WRITTEN TASK
Please return all of the records verbatim, with the pictures omitted.

(Stored data entries)
————
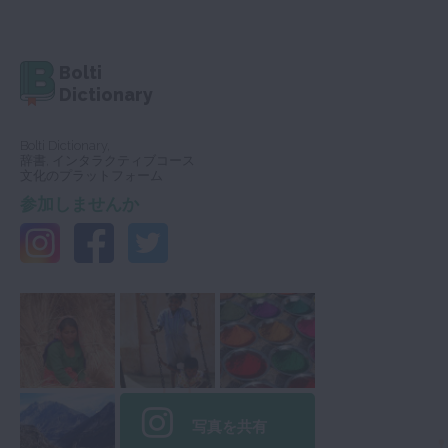
Bolti
Dictionary
Bolti Dictionary,
辞書, インタラクティブコース
文化のプラットフォーム
参加しませんか
写真を共有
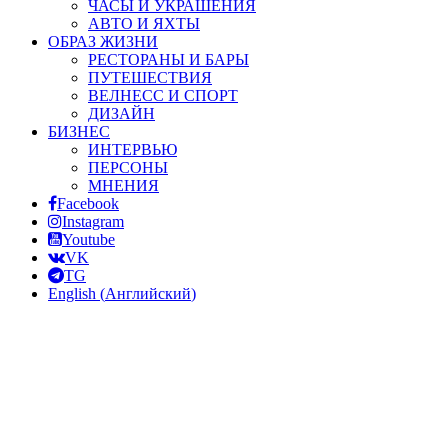
ЧАСЫ И УКРАШЕНИЯ
АВТО И ЯХТЫ
ОБРАЗ ЖИЗНИ
РЕСТОРАНЫ И БАРЫ
ПУТЕШЕСТВИЯ
ВЕЛНЕСС И СПОРТ
ДИЗАЙН
БИЗНЕС
ИНТЕРВЬЮ
ПЕРСОНЫ
МНЕНИЯ
Facebook
Instagram
Youtube
VK
TG
English
(
Английский
)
————
ANSWER SECTION
Bolti
Dictionary
Bolti Dictionary,
辞書, インタラクティブコース
文化のプラットフォーム
参加しませんか
写真を共有
ЧАСЫ И УКРАШЕНИЯ
АВТО И ЯХТЫ
ОБРАЗ ЖИЗНИ
РЕСТОРАНЫ И БАРЫ
ПУТЕШЕСТВИЯ
ВЕЛНЕСС И СПОРТ
ДИЗАЙН
БИЗНЕС
ИНТЕРВЬЮ
ПЕРСОНЫ
МНЕНИЯ
Facebook
Instagram
Youtube
VK
TG
English
(
Английский
)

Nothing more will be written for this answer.